25. Februar 2009

Zitat des Tages: "Frauen dürfen nur mit Erlaubnis ihrer Ehemänner arbeiten". Meinen fast siebzig Prozent der Türken.

73 Prozent der rund 6500 Befragten wollen nicht, dass Grundeigentum an Ausländer verkauft wird. Fast 70 Prozent geben an, dass sie "nie" Bücher lesen. Ebenfalls beinahe 70 Prozent sind der Meinung, dass Frauen nur dann arbeiten dürfen, wenn sie ihre Männer um Erlaubnis fragen. 57 Prozent halten es auch im Hochsommer für unsittlich, wenn Frauen ärmellose Oberbekleidung tragen (außer daheim). (...)

Die Zahlen dürften einiges an Diskussionen auslösen – denn sie zeichnen das Bild einer auch nach acht Jahren Reformpolitik zutiefst islamisch- konservativen Türkei voller Misstrauen gegenüber Ausländern – das Gegenteil einer Annäherung an europäische Sichtweisen.


Die "Welt" gestern über die Ergebnisse einer repräsentativen Umfrage in der Türkei.

Kommentar: "Auch nach acht Jahren Reformpolitik"? In diesen acht Jahren regierte Erdogans AKP, deren "Reformpolitik" darin besteht, die Türkei wirtschaftlich, militärisch und außenpolitisch zu stärken, während zugleich im Inneren an die Stelle der säkularen Gesellschaft, wie Atatürk sie durchgesetzt hatte, eine islamische Gesellschaft treten soll.

Die Umfrage zeigt, daß das nicht schlecht funktioniert. Nicht trotz, sondern aufgrund dieser "Reformpolitik" nähert sich die Türkei keineswegs einer modernen, liberalen Gesellschaft, sondern entfernt sich immer mehr davon.

Ein aktuelles Beispiel: Im Sommer vergangenen Jahres stand die Neuwahl der Rektoren der 21 staatlichen Universitäten der Türkei an. Das übliche Verfahren ist, wie das Chronicle of Higher Education damals berichtete, daß die Universitäten Listen vorlegen, deren Erstplazierten der Präsident dann üblicherweise beruft.
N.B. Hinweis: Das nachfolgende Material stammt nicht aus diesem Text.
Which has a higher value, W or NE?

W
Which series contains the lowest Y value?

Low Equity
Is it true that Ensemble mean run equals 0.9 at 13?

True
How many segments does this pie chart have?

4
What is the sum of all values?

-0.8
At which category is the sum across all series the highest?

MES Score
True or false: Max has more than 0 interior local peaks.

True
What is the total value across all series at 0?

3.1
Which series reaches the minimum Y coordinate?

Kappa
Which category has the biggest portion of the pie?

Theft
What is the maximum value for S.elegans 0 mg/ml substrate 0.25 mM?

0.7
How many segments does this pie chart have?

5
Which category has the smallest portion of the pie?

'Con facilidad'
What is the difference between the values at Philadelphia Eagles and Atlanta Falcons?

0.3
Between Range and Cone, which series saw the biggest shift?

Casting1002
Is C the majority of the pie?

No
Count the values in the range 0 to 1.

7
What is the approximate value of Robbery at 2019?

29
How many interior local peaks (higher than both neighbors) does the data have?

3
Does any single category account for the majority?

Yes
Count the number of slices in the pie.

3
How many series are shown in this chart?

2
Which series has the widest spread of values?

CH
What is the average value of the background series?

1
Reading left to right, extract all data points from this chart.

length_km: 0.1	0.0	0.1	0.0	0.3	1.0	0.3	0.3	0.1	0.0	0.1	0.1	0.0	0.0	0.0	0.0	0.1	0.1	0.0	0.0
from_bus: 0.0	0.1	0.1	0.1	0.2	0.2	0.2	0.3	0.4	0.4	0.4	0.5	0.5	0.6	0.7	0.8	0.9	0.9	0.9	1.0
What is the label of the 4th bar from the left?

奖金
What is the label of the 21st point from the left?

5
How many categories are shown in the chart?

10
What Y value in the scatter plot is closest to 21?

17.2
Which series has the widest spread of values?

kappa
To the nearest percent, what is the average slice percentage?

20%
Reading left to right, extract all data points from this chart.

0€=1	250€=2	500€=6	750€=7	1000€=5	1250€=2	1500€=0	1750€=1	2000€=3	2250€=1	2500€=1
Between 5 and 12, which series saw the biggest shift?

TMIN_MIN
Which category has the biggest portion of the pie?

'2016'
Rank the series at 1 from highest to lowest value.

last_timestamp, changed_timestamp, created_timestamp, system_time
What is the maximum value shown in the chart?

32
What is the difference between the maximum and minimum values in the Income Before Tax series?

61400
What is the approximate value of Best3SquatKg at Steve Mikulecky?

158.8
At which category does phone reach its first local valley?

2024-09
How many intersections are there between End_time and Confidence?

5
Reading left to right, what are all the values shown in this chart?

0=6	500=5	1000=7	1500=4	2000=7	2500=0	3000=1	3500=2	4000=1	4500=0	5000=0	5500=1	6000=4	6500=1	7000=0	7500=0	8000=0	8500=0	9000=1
Aber er muß das nicht. Der Staatspräsident Gül (AKP) nun lehnte sämtliche Erstplazierte ab, die sich gegen eine Aufhebung des Kopftuch- Verbots an türkischen Universitäten ausgesprochen hatten, und ersetzte sie durch Professoren, die für diese Aufhebung sind.

Soviel zur "Reformpolitik" der AKP.



Zu dem Artikel in der "Welt" gibt es eine Umfrage mit der Frage "Ist die Türkei reif für die EU?". Im Augenblick haben von 2158 Abstimmenden 27 Prozent mit "ja" und 73 Prozent mit "nein" geantwortet.

Was ja schön und gut ist. Nur ist die Frage irrelevant für die Entscheidung, ob die Türkei in die EU darf. Es geht nicht darum, ob sie "reif" oder "nicht reif" ist. Sondern es geht bei der Entscheidung darum, ob ihre Aufnahme für die EU von Vorteil oder von Nachteil ist.

Es geht - aus meiner Sicht - also darum, welche Folgen eine Aufnahme der Türkei für eine EU hätte, in der bekanntlich Freizügigkeit herrscht; jener Türkei, deren "junge und dynamischen Bevölkerung" das Parteiprogramm der AKP rühmt.

Jung, dynamisch - und mit den Auffassungen, die aus dieser Umfrage hervorgehen.